Tuesday, 20 January 2015

Tuesday.


Been a busy day. Had to drive across to our furniture restorer with a long case clock , the case of which (largely because of modern central heating ) has been drying out so badly, that it has become a major job. I like to think I can do anything to the insides of an ancient clock, that needs doing, but a clock case needing major work is a job for a joiner. Melvin lives near Newmarket - we hadn't seen him for some years. He hasn't changed a lot though, apart from greying a good deal at the edges, and that of course can happen to the best of us. Chatted for a while then drove on to Cambridge. Took the above photo of a small church in a field at the edge of Cambridge. It looks sweet, but is, in fact, the old leper Chapel, and dates from late Norman days.

Went to the only shop I know of in East Anglia which sells brass and iron rod and sheet in different sizes and thicknesses. Just before I left I said to the efficient type who was serving me "It's a long shot but do you have any piercing saw blades ?" and to my utter surprise he said he thought they did through in the main shop. Went through and they did, in the sizes I needed ! I then found they also sold silver solder rods and flux, and buffing wheel mops and brushes.  Most of these things, over the last few years, I've had to 'phone jewellery suppliers all over the country to obtain!  Then found a vacant parking place (it's been that sort of day) near the Fitzwilliam museum, where we had a light lunch, and popped in to see an old friend, David, who keeps an antique shop right opposite the Fitzwilliam, and is always worth a visit.


Motored home, and took above snap of the cottage above, it's the last house coming out of Lavenham. The trees to the left of the photo stand on a small hill which is claimed by the locals as the highest point in Suffolk (as do two other places - all of them claim to be just over 300 feet above sea level).

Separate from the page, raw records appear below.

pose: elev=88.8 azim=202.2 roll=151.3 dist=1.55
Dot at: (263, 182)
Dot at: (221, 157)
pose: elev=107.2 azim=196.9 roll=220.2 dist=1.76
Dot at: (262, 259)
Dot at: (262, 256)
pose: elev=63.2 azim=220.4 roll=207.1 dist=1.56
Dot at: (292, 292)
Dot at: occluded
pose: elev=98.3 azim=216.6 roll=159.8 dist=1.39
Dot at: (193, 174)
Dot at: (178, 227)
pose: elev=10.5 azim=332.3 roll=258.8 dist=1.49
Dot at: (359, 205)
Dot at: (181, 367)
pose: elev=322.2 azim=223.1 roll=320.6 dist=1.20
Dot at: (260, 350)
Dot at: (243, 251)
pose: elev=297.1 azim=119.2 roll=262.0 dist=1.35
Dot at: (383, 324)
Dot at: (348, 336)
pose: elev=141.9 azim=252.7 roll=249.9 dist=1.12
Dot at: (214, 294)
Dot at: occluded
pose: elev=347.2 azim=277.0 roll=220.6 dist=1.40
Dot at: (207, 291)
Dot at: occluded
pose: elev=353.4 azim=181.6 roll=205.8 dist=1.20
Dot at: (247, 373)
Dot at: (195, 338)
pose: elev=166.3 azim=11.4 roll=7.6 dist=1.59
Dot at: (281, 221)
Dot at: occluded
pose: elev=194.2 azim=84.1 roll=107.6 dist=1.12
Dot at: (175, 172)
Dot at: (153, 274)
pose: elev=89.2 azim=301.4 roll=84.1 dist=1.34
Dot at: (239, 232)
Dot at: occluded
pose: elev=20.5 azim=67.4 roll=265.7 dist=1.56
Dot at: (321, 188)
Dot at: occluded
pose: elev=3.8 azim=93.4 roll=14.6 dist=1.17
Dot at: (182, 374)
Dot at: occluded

The above building is, or was, Monks Eleigh Guild Hall. It's as well to remember that, in Suffolk, the place you are in may look like  a small village now, but was probably (before the black death hit us in 1349/1350) quite an important market town. I have known elderly gentlemen to become markedly narked (I should perhaps have expressed that as 'highly indignant') at hearing their main  shopping street described as 'the village street'. "This is not a village " they reply, "It is a market town"; and in the case of Highdale "It was once the capital of the kingdom of East Anglia". It doesn't matter a bit to said elderly gentlemen that this was a thousand years or so ago, it is still not a village street you are occupying! so tread warily when you describe the place.

9 comments:

Z said...

How splendid to be able to stock up. Aren't old fashioned shops marvellous?

Lori Skoog said...

Love that sweet little church!

Mike and Ann said...

Hello Zoe. It's good to be able to find that sort of place, and I'm a great believer in bagging a thing when it's by.

Mike and Ann said...

Hello Lori; yes, it's a lovely little Norman church. I believe there's a service still held there annually; but, other than that, it's not much used - I think the 'leper' connexion puts people off a bit, even now.

Liz said...

That sounds like a busy and productive day with the added bonus of driving through some of Suffolk's many nice bits.

Crowbard said...

Possibly the oldest surviving building in Cambridge, the Leper Chapel was known as the Chapel of St. Mary Magdalene and was at the centre of the Stourbridge Fair, the largest medieval fair in Europe. In its recent history, the chapel was owned and maintained by the organisation called 'Cambridge Past, Present and Future'.

Mike and Ann said...

Hello Crowbard. It is generally accepted that St. Bene't's Church in Cambridge is the oldest building in Cambridge and probably the oldest Church in Cambridgeshire. St. Bene't's is an abbreviation of Saint Benedict's (hence the unusual double apostrophe). The tower was built circa 1000 to 1050 A.D.

Mike and Ann said...

Dear Crowbard. It is generally accepted that Saint Bene't's Anglo Saxon Church is the oldest Church/building in Cambridge (and probably the oldest Church in Cambridgeshire). St. Bene't is an abbreviation of St. Benedicts's, hence the double comma in St. Bene't's. The tower was built between 1000 and 1050 A.D.

Crowbard said...

I believe the Normans had already abbreviated St. Benedict to St. Beneit, it was but a short contraction for the English voice to elide the word to Benet and for the honest English hand to remark this elision with an apostrophe. Apostrophe comes ultimately from Greek ἡ ἀπόστροφος [προσῳδία] (hē apóstrophos [prosōidía], "[the 'turning away', or elision mark]".